If you do, don't  The 'extract' bit is only for the very first time you donwload the ports tree (all 40+ MB of it). After that, 'extract' should be changed to 'update'.


----------



## ericbsd (Jun 8, 2009)

why? I always use extract. and never have problem with.


----------



## DutchDaemon (Jun 8, 2009)

You won't have a problem with it, no. But you're overwriting the entire ports tree time after time (checksumming and extracting 20,000 gz files every single time), instead of just patching the differences since the last portsnap run.
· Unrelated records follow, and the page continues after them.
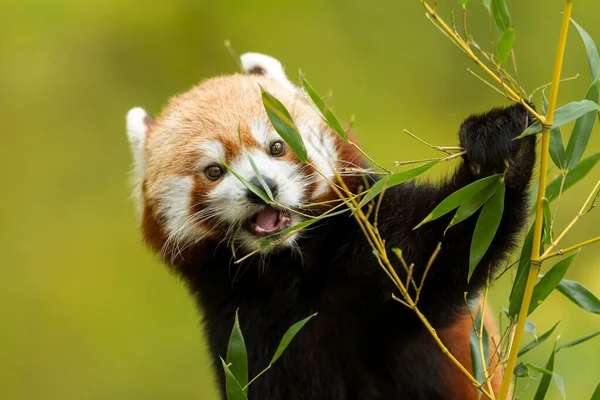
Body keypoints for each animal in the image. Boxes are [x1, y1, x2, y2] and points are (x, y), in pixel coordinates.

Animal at [127, 52, 536, 400]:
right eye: (214, 170)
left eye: (277, 147)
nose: (262, 187)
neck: (286, 269)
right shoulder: (241, 331)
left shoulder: (374, 253)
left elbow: (448, 242)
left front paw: (499, 147)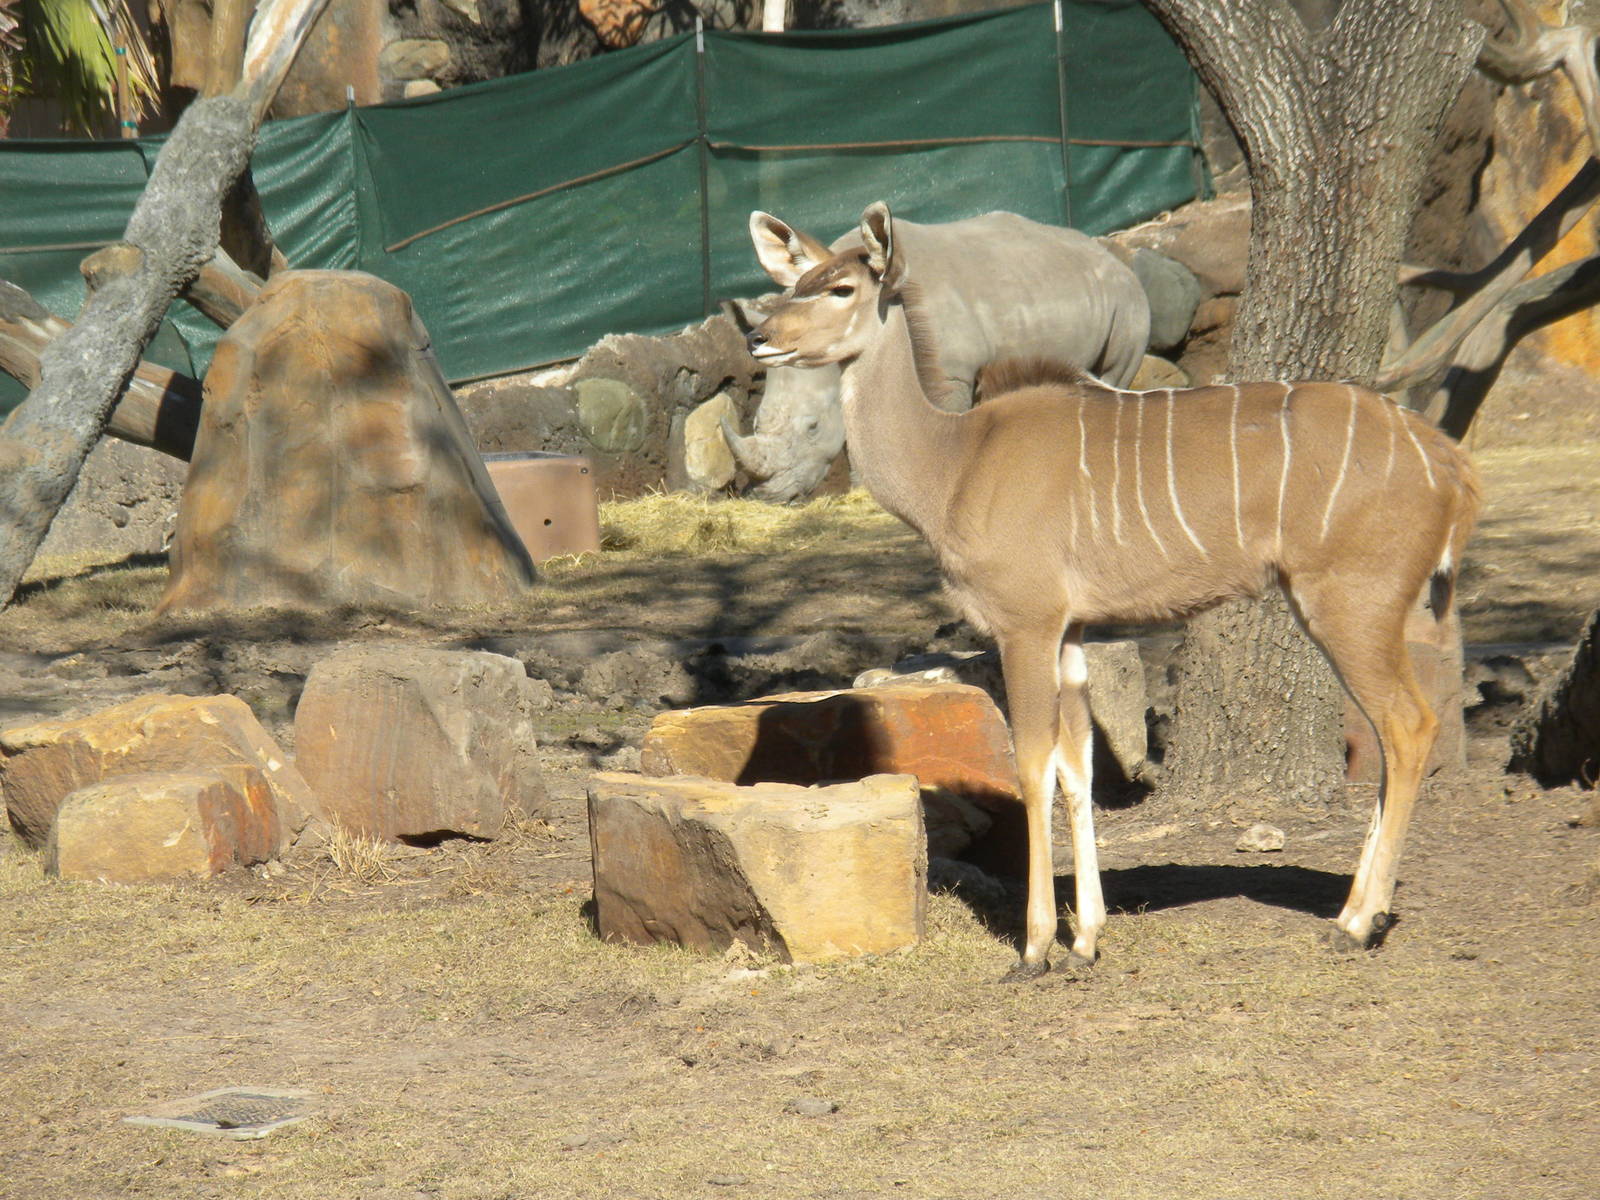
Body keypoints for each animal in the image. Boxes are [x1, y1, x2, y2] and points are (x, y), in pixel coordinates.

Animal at [722, 210, 1151, 502]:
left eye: (812, 428)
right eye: (755, 421)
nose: (769, 497)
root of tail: (1111, 254)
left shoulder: (948, 374)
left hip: (1128, 297)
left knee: (1113, 374)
It's overkill^n.


----------



## phoenix (Jun 8, 2009)

"portsnap extract" is the same as doing "csup", in that it touches every single file in the ports tree.

"portsnap update" only touches/updates the files that have changed since the last portsnap run.

Think of it like the difference between using "scp -r /" everyday for backups, instead of "rsync /".    One moves a whole heck of a lot more data than the other.


----------



## osx-addict (Jun 9, 2009)

I think I'll ditch the "-I" argument as I now see that tells it to only update the indexes -- probably something not as desirable..


----------



## osx-addict (Jun 9, 2009)

OK -- ditching the '-I' seems to be working now -- my cron logs are showing the updates (whereas before they didn't emit anything for the updates).. Thanks!


----------